/---

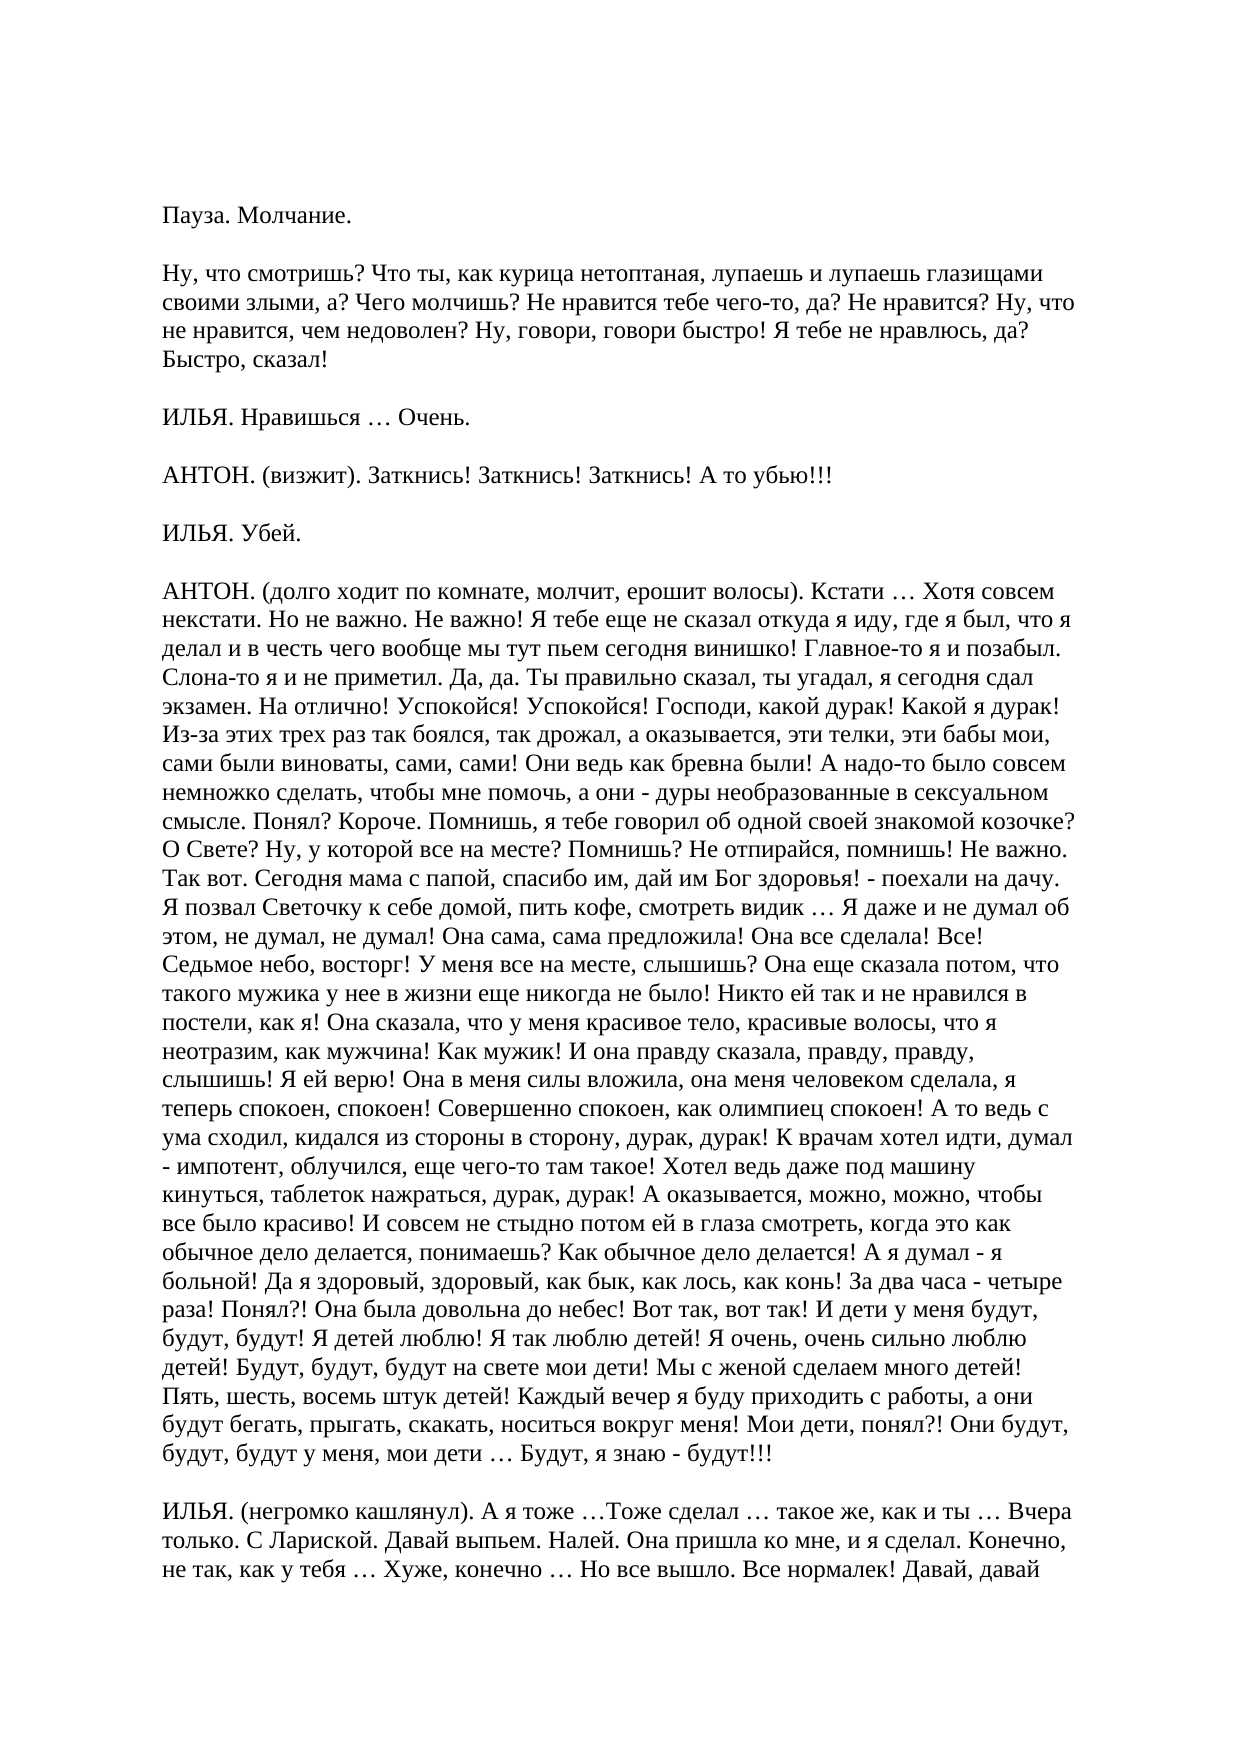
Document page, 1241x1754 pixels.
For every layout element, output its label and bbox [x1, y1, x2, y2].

table_header [120, 150, 1120, 1603]
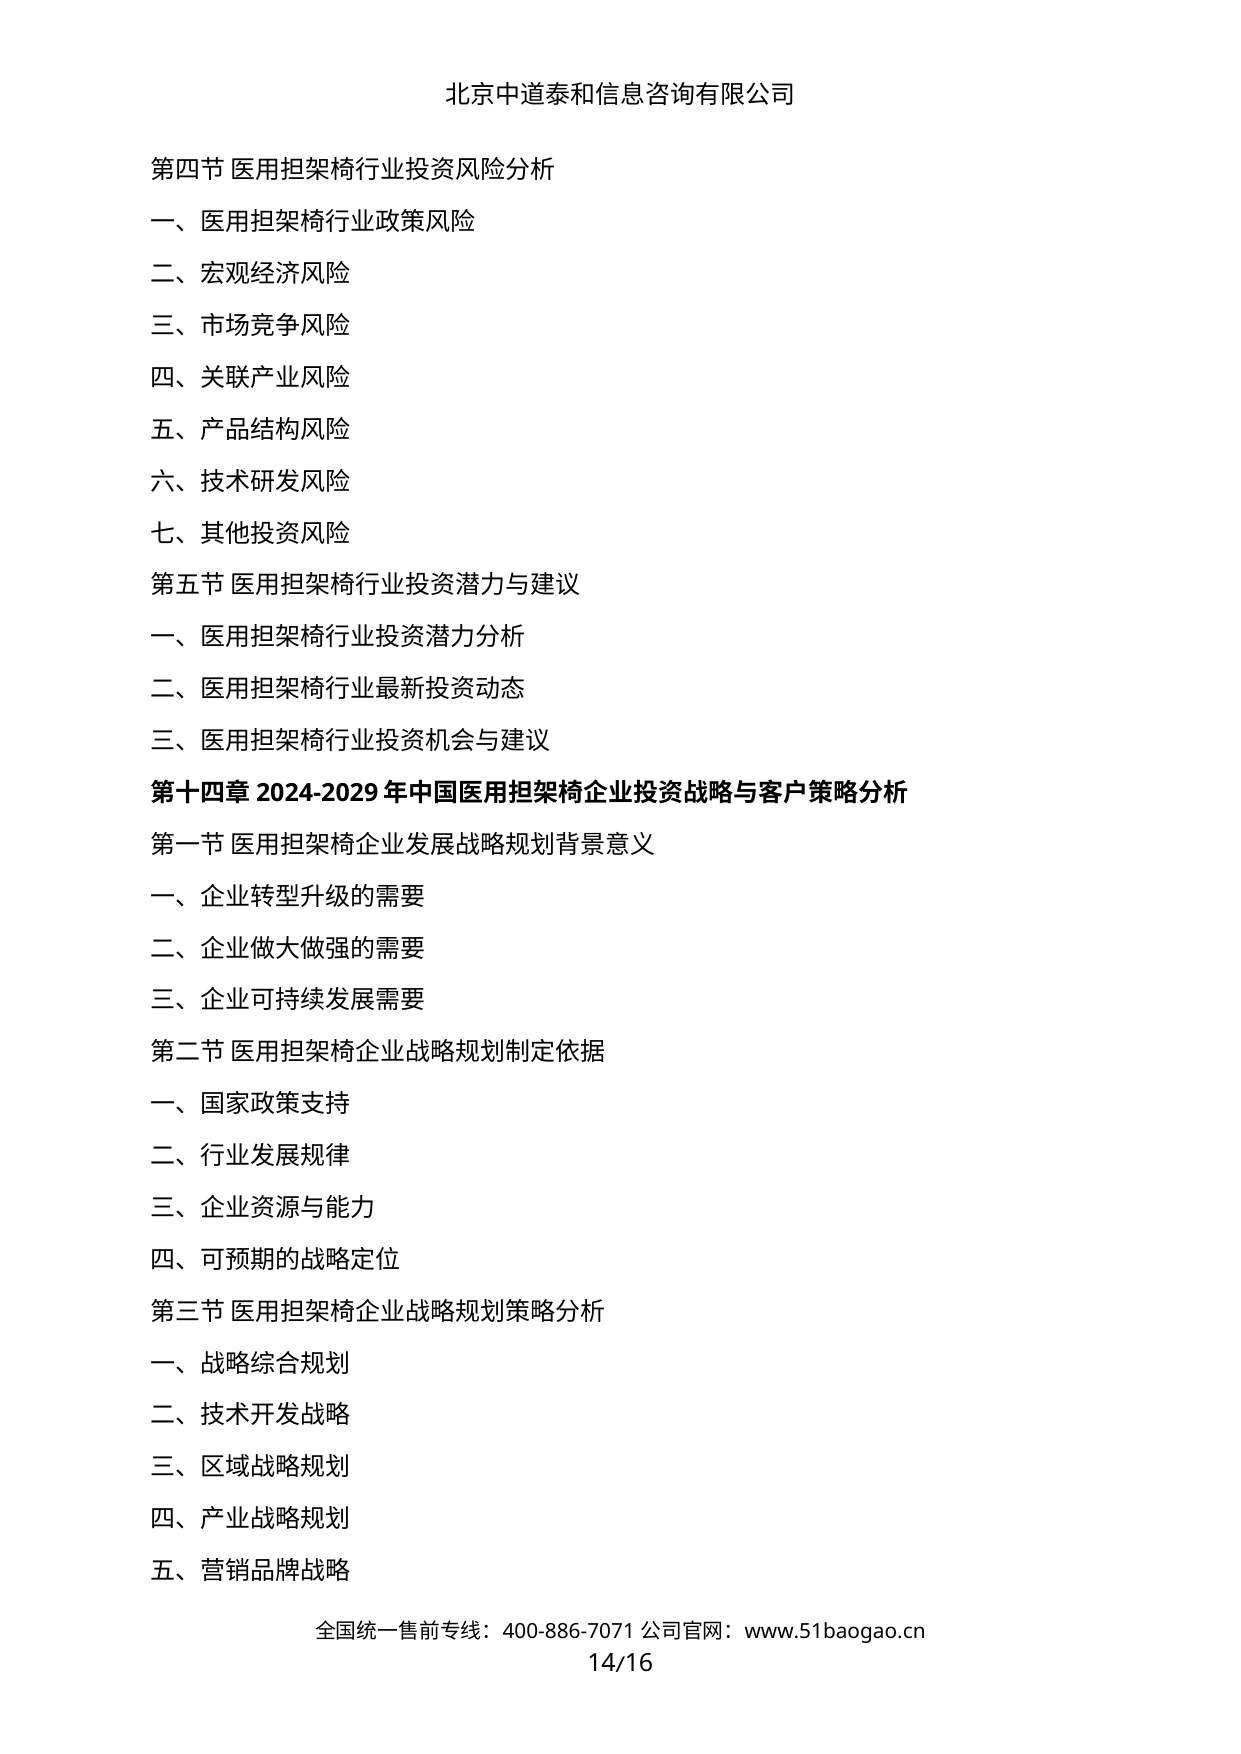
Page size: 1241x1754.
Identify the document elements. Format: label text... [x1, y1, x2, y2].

text 一、战略综合规划 [150, 1343, 1090, 1379]
text 二、宏观经济风险 [150, 254, 1090, 290]
text 三、区域战略规划 [150, 1447, 1090, 1483]
text 三、市场竞争风险 [150, 306, 1090, 342]
text 第五节 医用担架椅行业投资潜力与建议 [150, 565, 1090, 601]
text 六、技术研发风险 [150, 461, 1090, 497]
text 二、医用担架椅行业最新投资动态 [150, 669, 1090, 705]
text 第三节 医用担架椅企业战略规划策略分析 [150, 1291, 1090, 1327]
text 七、其他投资风险 [150, 513, 1090, 549]
text 第二节 医用担架椅企业战略规划制定依据 [150, 1032, 1090, 1068]
text 二、企业做大做强的需要 [150, 928, 1090, 964]
text 四、可预期的战略定位 [150, 1239, 1090, 1276]
text 一、国家政策支持 [150, 1084, 1090, 1120]
text 三、企业资源与能力 [150, 1187, 1090, 1224]
text 一、医用担架椅行业政策风险 [150, 202, 1090, 238]
text 第十四章 2024-2029年中国医用担架椅企业投资战略与客户策略分析 [150, 772, 1090, 809]
text 五、营销品牌战略 [150, 1551, 1090, 1587]
text 五、产品结构风险 [150, 409, 1090, 446]
text 四、产业战略规划 [150, 1499, 1090, 1535]
text 第一节 医用担架椅企业发展战略规划背景意义 [150, 824, 1090, 861]
text 一、企业转型升级的需要 [150, 876, 1090, 912]
text 四、关联产业风险 [150, 357, 1090, 394]
text 一、医用担架椅行业投资潜力分析 [150, 617, 1090, 653]
text 二、行业发展规律 [150, 1136, 1090, 1172]
text 二、技术开发战略 [150, 1395, 1090, 1431]
text 第四节 医用担架椅行业投资风险分析 [150, 150, 1090, 186]
text 三、企业可持续发展需要 [150, 980, 1090, 1016]
text 三、医用担架椅行业投资机会与建议 [150, 721, 1090, 757]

\---

● **Exercise instructions**
Give the entries above again, exactly as written and free of images.

● **Answer**
Document page, 1241x1754 pixels.
For every layout element, output its label and bbox [x1, y1, x2, y2].

table_header [120, 150, 1120, 1603]
Page size: 1241x1754.
Identify the document elements. Format: label text... [x1, y1, x2, y2].

text 一、战略综合规划 [150, 1343, 1090, 1379]
text 二、宏观经济风险 [150, 254, 1090, 290]
text 三、区域战略规划 [150, 1447, 1090, 1483]
text 三、市场竞争风险 [150, 306, 1090, 342]
text 第五节 医用担架椅行业投资潜力与建议 [150, 565, 1090, 601]
text 六、技术研发风险 [150, 461, 1090, 497]
text 二、医用担架椅行业最新投资动态 [150, 669, 1090, 705]
text 第三节 医用担架椅企业战略规划策略分析 [150, 1291, 1090, 1327]
text 七、其他投资风险 [150, 513, 1090, 549]
text 第二节 医用担架椅企业战略规划制定依据 [150, 1032, 1090, 1068]
text 二、企业做大做强的需要 [150, 928, 1090, 964]
text 四、可预期的战略定位 [150, 1239, 1090, 1276]
text 一、国家政策支持 [150, 1084, 1090, 1120]
text 三、企业资源与能力 [150, 1187, 1090, 1224]
text 一、医用担架椅行业政策风险 [150, 202, 1090, 238]
text 第十四章 2024-2029年中国医用担架椅企业投资战略与客户策略分析 [150, 772, 1090, 809]
text 五、营销品牌战略 [150, 1551, 1090, 1587]
text 五、产品结构风险 [150, 409, 1090, 446]
text 四、产业战略规划 [150, 1499, 1090, 1535]
text 第一节 医用担架椅企业发展战略规划背景意义 [150, 824, 1090, 861]
text 一、企业转型升级的需要 [150, 876, 1090, 912]
text 四、关联产业风险 [150, 357, 1090, 394]
text 一、医用担架椅行业投资潜力分析 [150, 617, 1090, 653]
text 二、行业发展规律 [150, 1136, 1090, 1172]
text 二、技术开发战略 [150, 1395, 1090, 1431]
text 第四节 医用担架椅行业投资风险分析 [150, 150, 1090, 186]
text 三、企业可持续发展需要 [150, 980, 1090, 1016]
text 三、医用担架椅行业投资机会与建议 [150, 721, 1090, 757]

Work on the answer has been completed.